CASE STUDIES ON RUBENS BY SLAWOMIR ELSNER

Zweifellos faszinieren die kühnen Bildwelten von Peter Paul Rubens (1577–1640) bis heute und einzelne von ihnen haben nichts von ihrer Aktualität verloren. Kein zweites seiner Porträts führt uns dies so eindringlich vor Augen wie die um 1609/10 entstandene und sehr privat anmutende Geißblattlaube, in der sich Isabella Brant und Peter Paul Rubens als einander zugewandtes Hochzeitpaar zu erkennen geben – eine selbstbewusste und demonstrative Behauptung einer idealen bürgerlichen Verbindung zwischen ebenbürtigen Partnern in einer vorbürgerlichen Gesellschaft.

Der Zeichner Slawomir Elsner (*1976) richtet seinen forschenden Blick auf dieses Meisterwerk des flämischen Barocks, einen wahren Publikumsliebling der Alten Pinakothek, um es in der Pinakothek der Moderne in seinem Projekt Case Studies on Rubens künstlerisch zu befragen. In einer Suite von 17 graphischen Paraphrasen – jeweils in der beeindruckenden Größe des Gemäldes von 178 × 136,5 Zentimetern – wirft er, einer empirischen Fallstudie gleich, die Frage nach der Relevanz und der Bedeutung des Originals auf. In seinen zeichnerisch-analytischen Recherchen geht er so weit, das Motiv vor unseren Augen als Erinnerung zwischen Bild und Abbild immer wieder neu und anders zu evozieren und unser Wahrnehmungs- und Erinnerungsvermögen an Rubens’ Gemälde herauszufordern.

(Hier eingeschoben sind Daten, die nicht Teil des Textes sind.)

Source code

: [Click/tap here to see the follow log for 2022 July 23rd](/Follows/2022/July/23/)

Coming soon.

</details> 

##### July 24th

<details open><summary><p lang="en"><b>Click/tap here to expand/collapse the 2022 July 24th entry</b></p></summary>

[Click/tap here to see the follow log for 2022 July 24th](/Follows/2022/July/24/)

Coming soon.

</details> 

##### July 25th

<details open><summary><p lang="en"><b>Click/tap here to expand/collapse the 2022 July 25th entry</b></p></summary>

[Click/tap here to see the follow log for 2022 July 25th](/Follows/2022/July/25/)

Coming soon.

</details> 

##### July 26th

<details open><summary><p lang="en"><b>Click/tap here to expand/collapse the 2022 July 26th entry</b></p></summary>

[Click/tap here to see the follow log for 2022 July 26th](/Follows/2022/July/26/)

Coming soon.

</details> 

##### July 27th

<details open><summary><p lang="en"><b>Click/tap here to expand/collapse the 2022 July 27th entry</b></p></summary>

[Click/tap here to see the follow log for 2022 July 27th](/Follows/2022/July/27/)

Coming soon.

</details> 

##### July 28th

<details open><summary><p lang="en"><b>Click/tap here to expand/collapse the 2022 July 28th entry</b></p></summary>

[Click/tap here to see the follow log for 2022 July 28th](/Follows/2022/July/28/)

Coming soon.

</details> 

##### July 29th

Scheinbar spielerisch zitiert er auf einzelnen Blättern historische Reproduktionstechniken und erschafft das Gemälde, die Qualitäten der jeweiligen Technik suggerierend, jedes Mal überraschend neu. Künstlerisch interessiert ihn das historische Bemühen, einzigartige Meisterwerke durch adäquate Formen der Reproduktion im Bildgedächtnis zu halten, immer in dem Bewusstsein, sich dem Original nur abstrahierend annähern zu können. Mit jeder Neuschöpfung stellt sich die Frage, was jenseits der Erinnerung an das Original der ästhetische Mehrwert der jeweiligen Paraphrase sein kann, welches neue sinnliche Erlebnis sich einstellt und ob Sehen und Erinnern nicht auch eine geistige Auseinandersetzung sind, bei der das Phänomen der Abstraktion in der Natur der Sache liegt.

Schlussendlich laufen seine virtuos formulierten künstlerischen »Fallstudien« darauf hinaus, uns im Zeitalter einer nie da gewesenen Bilderflut die Frage zu stellen, welche Kunstwerke in unserem persönlichen Bilderschatz bewahrt werden und auf unser Verständnis der Welt einwirken. Auf welche Weise und weshalb spricht uns ein historisches Bild vom Rang der Geißblattlaube an, was memorieren wir nach einem Besuch im Museum und welches Eigenleben führt das Bild in unserer Erinnerung? Jetzt schon lässt sich sagen, dass Slawomir Elsners Case Studies on Rubens ein analoges Bildabenteuer und Sehvergnügen herausfordern und gleichermaßen zu einem Museumsbesuch in der Pinakothek der Moderne wie in der Alten Pinakothek einladen.